Sheila Wilkie's Memories of Douglas Bader
Sheila Wilkie was only a teenager when she went to work in the typing pool at Shell in 1954. She had been there for about three weeks when she was interviewed for a job with ‘Shell Aircraft’ – the division of the Company that operated about four aeroplanes which flew the directors from Croydon Airport to Shell’s offices in The Hague, Holland. The London office was over the Post Office in Bishopsgate when she first started and later moved to the South Bank.
Douglas Bader was the Chairman of Shell Aircraft Ltd. running the London Office and flying all over the world overseeing aircraft operations in the Middle and Far East – meeting and greeting people, visiting aircraft engineers and so on. His presence was very good for public relations and he was well respected and a very good boss.
Although Sheila was secretary to the Managing Director, she used to fill in for Douglas Bader’s secretary when he was away and got to know Bader quite well. The staff used to refer to the management by their initials and Bader was known as “B.”
Bader has gained a reputation for being irascible but although he was blunt, Sheila never feared his mood as he invariably had a twinkle in his eye. She says he didn’t suffer fools gladly or get along with ‘whingers’ or ‘shrinking violets’ but was always full of praise for elderly amputees who “just got on with it” and particularly children. He helped them and his fellow amputees enormously, being awarded the CBE for his work with them.
Douglas was in constant pain as a result of his amputations. He had trouble maintaining the comfort of his artificial legs and Sheila helped him by suggesting that he try using a one-way nappy over his stumps to keep his skin dry. Many days she went in to the office to find an aircraft engineer adjusting one of his artificial legs on the desk! Douglas had been a keen sportsman before his accident and continued to play golf afterwards – he had one of his prostheses made shorter than the other to improve his ‘swing’ and balance and had very strong shoulders and arms.
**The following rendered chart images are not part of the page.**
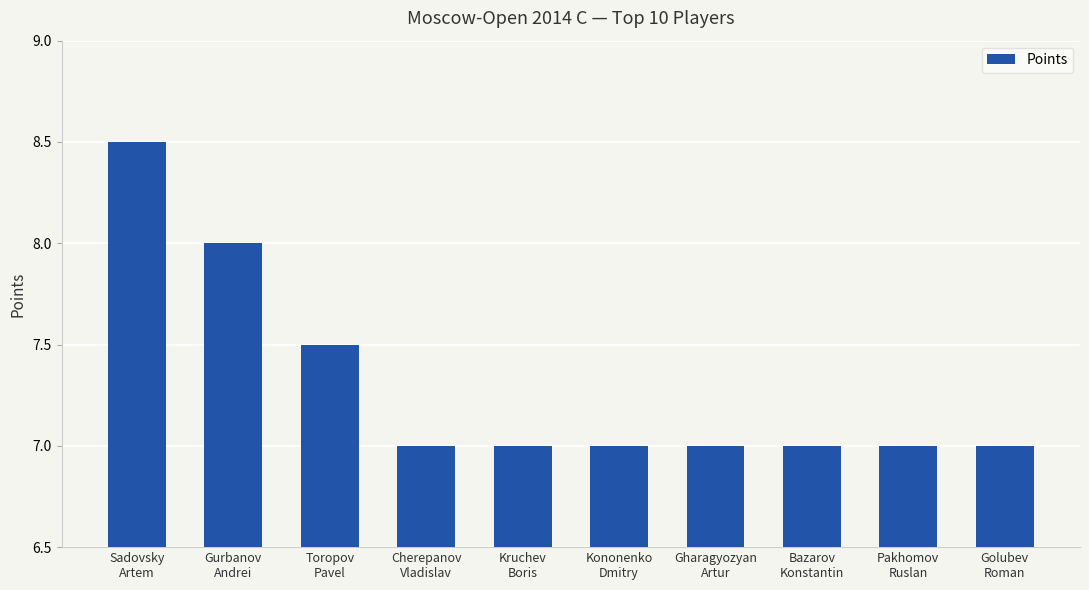

Reading left to right, extract all data points from this chart.

8.5	8.0	7.5	7.0	7.0	7.0	7.0	7.0	7.0	7.0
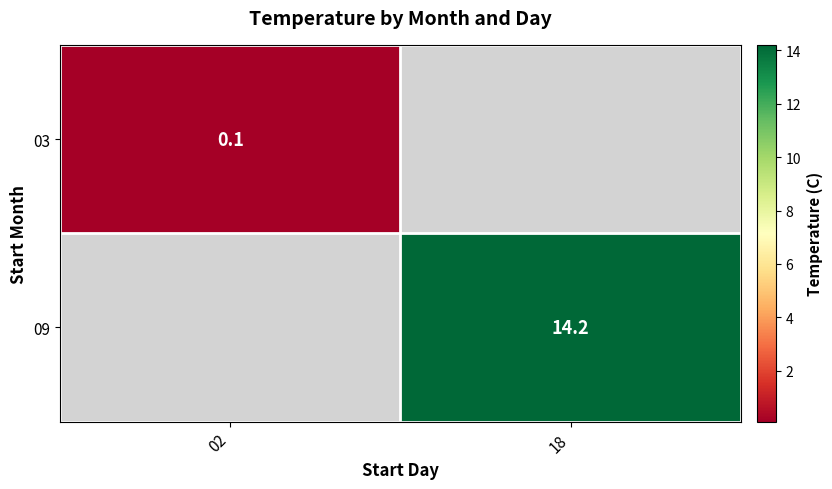

Is it true that 03 equals 0.1 at 02?

True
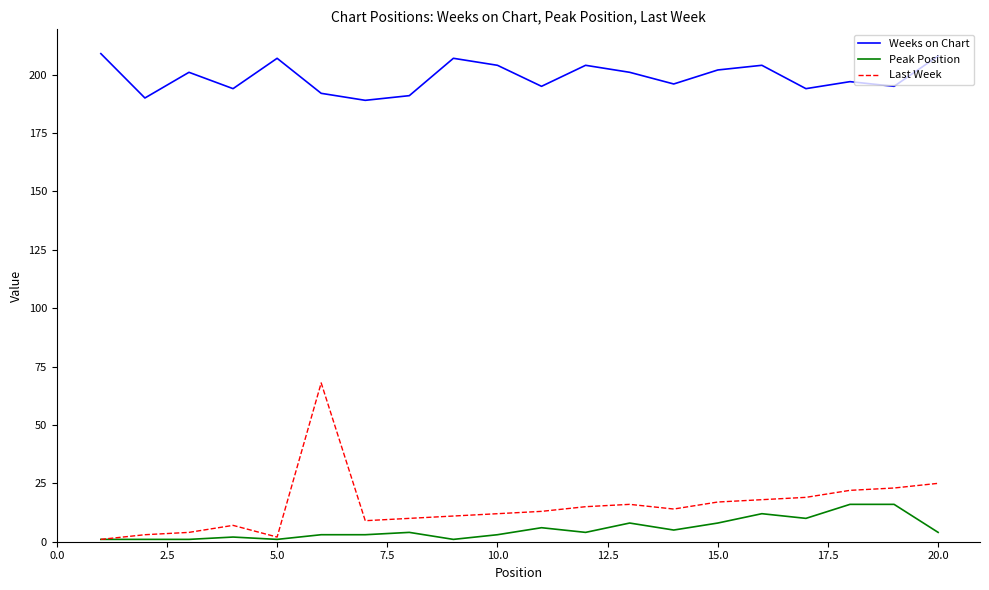

List the series in order of their peak value, lowest first.

Peak Position, Last Week, Weeks on Chart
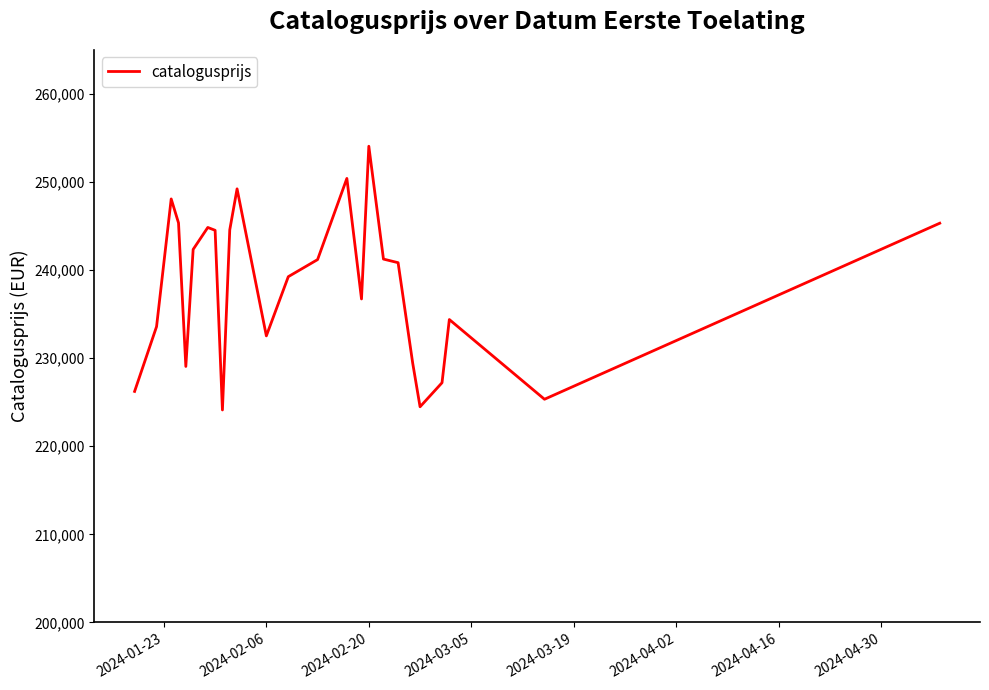

What is the maximum value shown in the chart?

254057.0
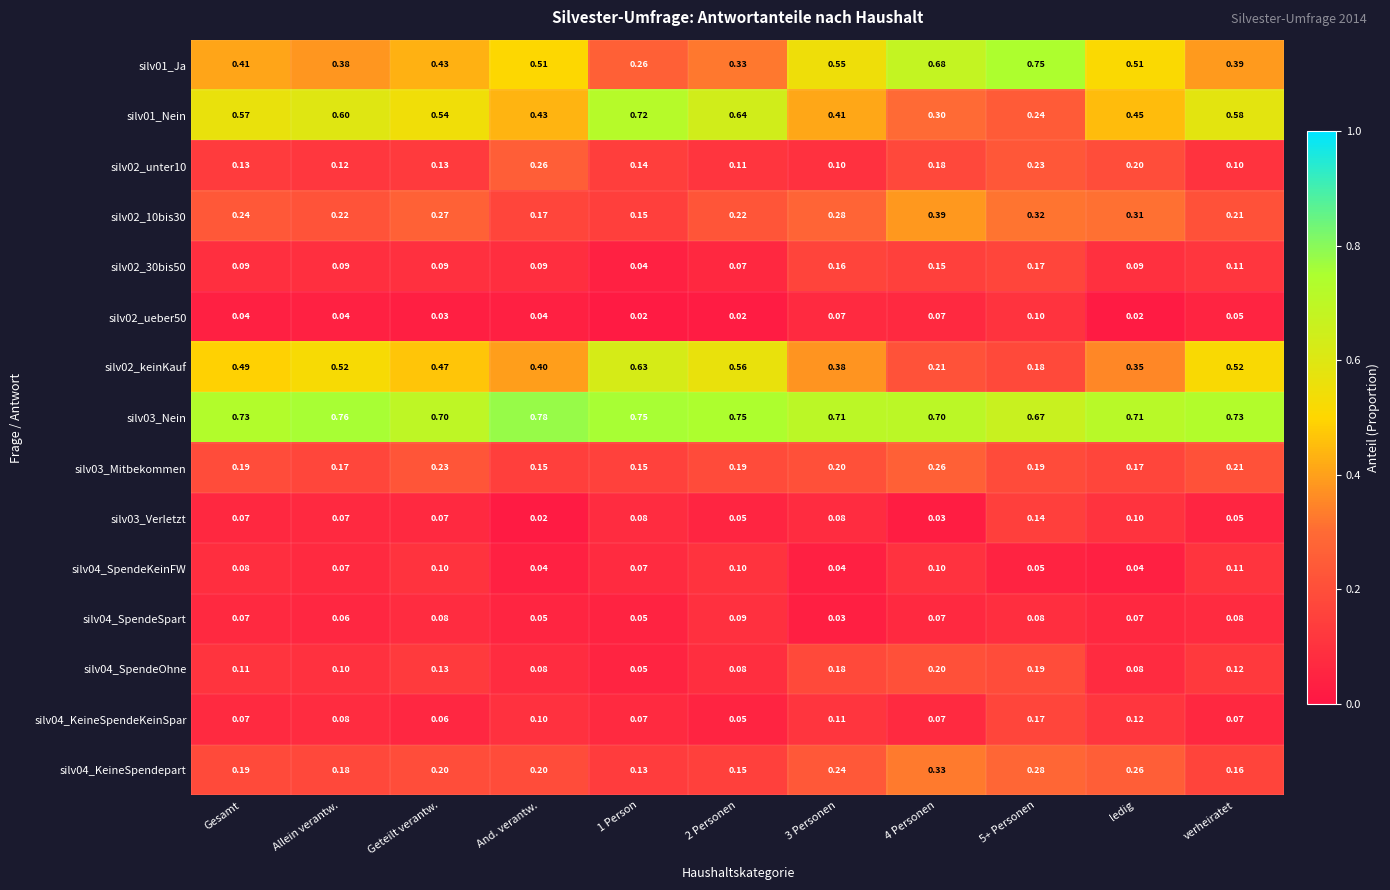

Is the value of silv03_Verletzt at Gesamt greater than the value of silv02_keinKauf at 4 Personen?

No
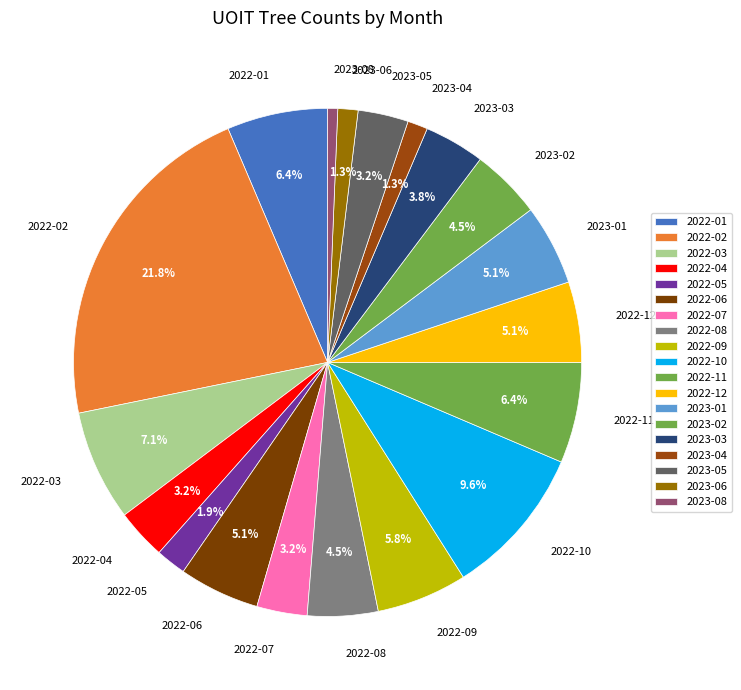

Between 2022-03 and 2022-11, which is larger?

2022-03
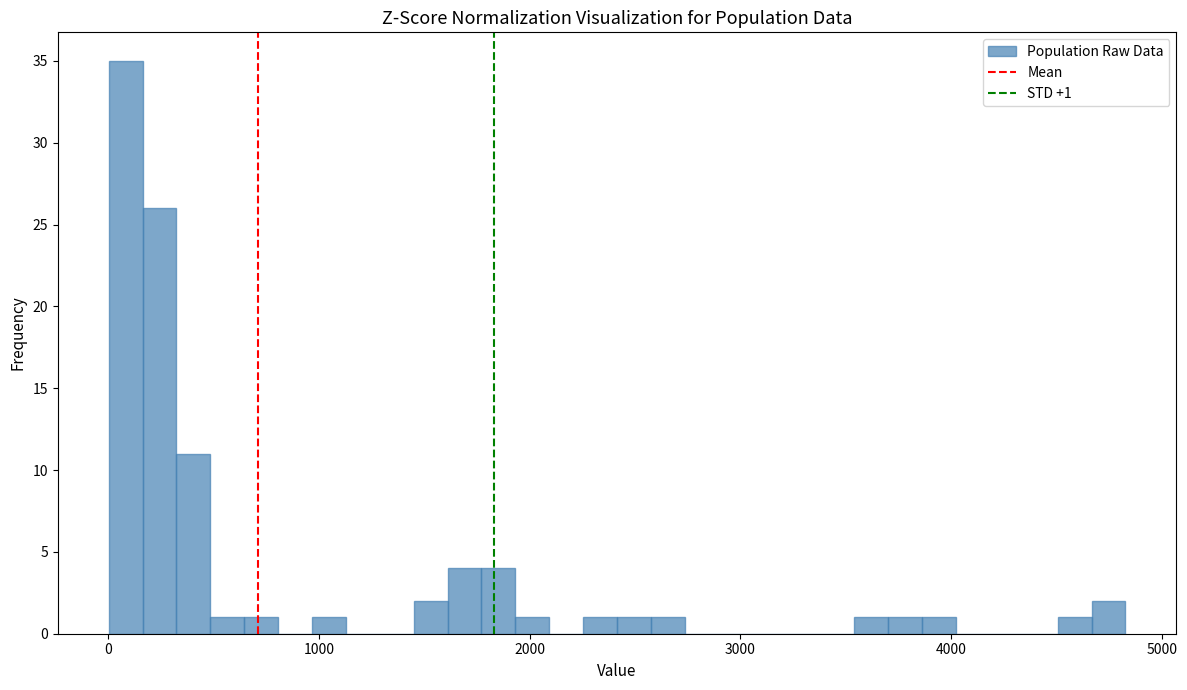

Around what value on the x-axis is the tallest bar? Give the approximate position of its centre, as read against the axis.

100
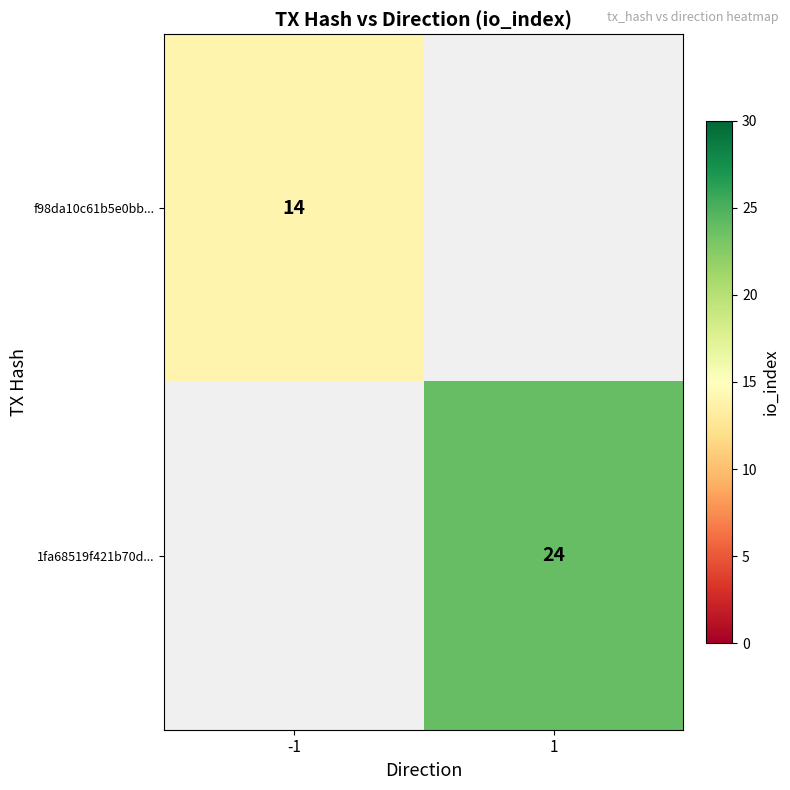

At which category does the chart reach its minimum across all series?

-1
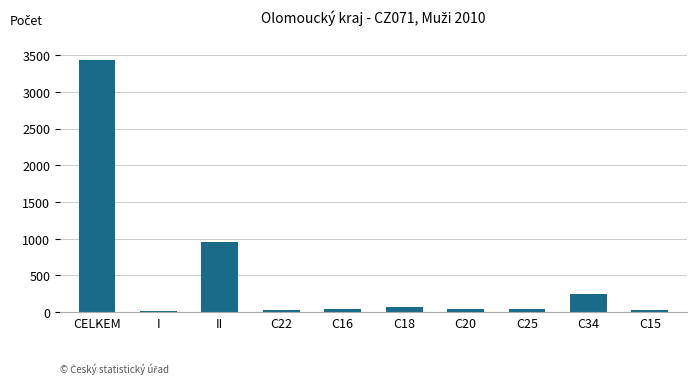

Where does the data first go above 50?

CELKEM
He got into the lift with Sheila one day and stood on her toe. Of course, he couldn’t feel it and she was a little embarrassed to have to ask him to move. On another occasion Sheila saw him, “soften completely” as he described the peace he had felt when he was close to death in hospital after his terrible accident, and how he was brought back to the pain and struggle of living when he heard a nurse in the corridor say, “Be quiet, there’s a boy dying in there!” and with characteristic tenacity had thought, “Bugger that!”
He was invited to Sheila’s wedding but couldn’t go because he was attending a Battle of Britain commemoration in Norfolk, but he did throw office parties at his own home, and it was at one of these that Sheila got tipsy on champagne for the first time!
Bader had gone straight into the RAF after spending a good deal of his childhood at a public boarding school. The differences between his life and Sheila’s were thrown into sharp relief one day when he asked her to work late for the third night in one week. When she reminded him that she needed to get home to cook dinner for her husband, his reply was, “Get a cook in,” seemingly having no idea that she couldn’t afford one. However, he did try to help when Sheila asked for a higher salary. He was worried that a pay rise out of the blue would make it look as if he favoured her in some way, so he offered her two days off to have interviews with other companies, so that she could present evidence for what she would have been earning elsewhere.
Sheila worked for Bader for ten years, until she started a family in 1964.
All-in-all she considers that he had a “nice way with him,” and was liked and admired by the people at Shell.